Available data:

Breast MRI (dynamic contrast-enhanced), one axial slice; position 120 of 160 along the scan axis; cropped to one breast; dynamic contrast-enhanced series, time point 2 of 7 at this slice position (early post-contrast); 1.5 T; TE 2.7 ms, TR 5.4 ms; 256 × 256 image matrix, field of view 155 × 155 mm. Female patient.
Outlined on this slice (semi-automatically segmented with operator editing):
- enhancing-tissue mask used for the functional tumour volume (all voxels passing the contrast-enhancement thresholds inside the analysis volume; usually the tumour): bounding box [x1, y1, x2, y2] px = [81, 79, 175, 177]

What the task requires:
The answer should be the full listing, repeated without any change.

Answer box:
Breast MRI (dynamic contrast-enhanced), one axial slice; position 120 of 160 along the scan axis; cropped to one breast; dynamic contrast-enhanced series, time point 2 of 7 at this slice position (early post-contrast); 1.5 T; TE 2.7 ms, TR 5.4 ms; 256 × 256 image matrix, field of view 155 × 155 mm. Female patient.
Outlined on this slice (semi-automatically segmented with operator editing):
- enhancing-tissue mask used for the functional tumour volume (all voxels passing the contrast-enhancement thresholds inside the analysis volume; usually the tumour): bounding box [x1, y1, x2, y2] px = [81, 79, 175, 177]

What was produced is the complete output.